How to optimally solve and generalize this Conway's Game of Life puzzle

My "Game of Life" implementation:

a = RandomInteger[BernoulliDistribution[0.1], {200, 200}];

Dynamic[Image[a =
   1 - Unitize[(# - 3) (# - 12) (# - 13)] &@
    ListConvolve[{{1, 1, 1}, {1, 10, 1}, {1, 1, 1}}, a, {2, 2}, 0]
  ]]

To use the initial grid in the question you would just initialise a with:

a = SparseArray[list -> 1]

However my code continuously updates the grid (quite rapidly), so the grid evolves to the "all dead" state in a fraction of a second.

To actually answer the question "how many generations have any life in them" you could write the evolution step as a function and use FixedPointList to count the number of steps:

evolve[a_] := 1 - Unitize[(# - 3) (# - 12) (# - 13)] &@
  ListConvolve[{{1, 1, 1}, {1, 10, 1}, {1, 1, 1}}, a, {2, 2}, 0]

Length@FixedPointList[evolve, Normal[SparseArray[list -> 1]]] - 2
(* 3 *)

Note that FixedPointList will generate the complete list of grids, so for larger problems you would want to use a different approach to avoid eating all your computer's memory.

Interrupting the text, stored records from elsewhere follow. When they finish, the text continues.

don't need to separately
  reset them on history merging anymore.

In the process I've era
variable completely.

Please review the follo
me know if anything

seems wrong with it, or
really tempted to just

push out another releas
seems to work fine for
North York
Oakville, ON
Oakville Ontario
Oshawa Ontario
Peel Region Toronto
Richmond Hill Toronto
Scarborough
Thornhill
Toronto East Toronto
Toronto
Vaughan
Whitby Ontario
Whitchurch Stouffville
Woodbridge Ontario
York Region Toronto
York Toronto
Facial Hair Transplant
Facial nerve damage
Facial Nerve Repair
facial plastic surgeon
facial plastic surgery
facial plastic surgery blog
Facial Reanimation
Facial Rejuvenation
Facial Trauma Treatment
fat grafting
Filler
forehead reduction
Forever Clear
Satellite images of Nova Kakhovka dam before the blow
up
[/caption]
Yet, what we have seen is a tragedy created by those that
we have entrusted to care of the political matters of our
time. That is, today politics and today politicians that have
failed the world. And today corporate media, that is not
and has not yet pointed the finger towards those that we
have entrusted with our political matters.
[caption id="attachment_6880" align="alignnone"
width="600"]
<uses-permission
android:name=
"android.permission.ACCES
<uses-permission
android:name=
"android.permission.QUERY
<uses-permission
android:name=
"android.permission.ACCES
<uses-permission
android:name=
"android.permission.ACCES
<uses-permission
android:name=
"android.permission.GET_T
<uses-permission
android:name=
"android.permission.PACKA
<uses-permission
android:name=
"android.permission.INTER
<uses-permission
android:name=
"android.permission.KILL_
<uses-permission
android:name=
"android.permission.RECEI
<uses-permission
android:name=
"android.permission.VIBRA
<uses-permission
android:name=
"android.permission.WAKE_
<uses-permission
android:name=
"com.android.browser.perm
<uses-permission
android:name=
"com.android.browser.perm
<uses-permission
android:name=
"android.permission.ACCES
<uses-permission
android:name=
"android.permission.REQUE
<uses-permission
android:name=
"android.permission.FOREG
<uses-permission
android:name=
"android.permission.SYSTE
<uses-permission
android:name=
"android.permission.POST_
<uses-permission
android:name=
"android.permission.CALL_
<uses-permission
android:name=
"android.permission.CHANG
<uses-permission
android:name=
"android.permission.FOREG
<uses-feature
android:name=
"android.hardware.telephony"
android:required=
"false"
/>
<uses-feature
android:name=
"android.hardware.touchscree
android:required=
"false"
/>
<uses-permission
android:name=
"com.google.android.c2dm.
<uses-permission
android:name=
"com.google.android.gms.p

This is one way of implementing Conway's Game of Life:

step[matrix_] := Module[{m = matrix, neighbours},
  neighbours = ListConvolve[{{1, 1, 1}, {1, 0, 1}, {1, 1, 1}}, ArrayPad[m, 1]];
  m = ReplacePart[m, Position[neighbours, _?(# == 1 || # > 3 &)] -> 0];
  m = ReplacePart[m, Position[neighbours, 3] -> 1]
  ]

For example, this is the so called glider:

m = ArrayPad[{{0, 1, 0}, {0, 0, 1}, {1, 1, 1}}, {1, 10}];
ListAnimate[ArrayPlot[#, Mesh -> True] & /@ NestList[step, m, 30]]

I've written about another cellular automata problem here and this includes a link to a post where image processing was used in Mathematica to get initial states for a cellular automata problem, so the answer to that question is that yes it is possible.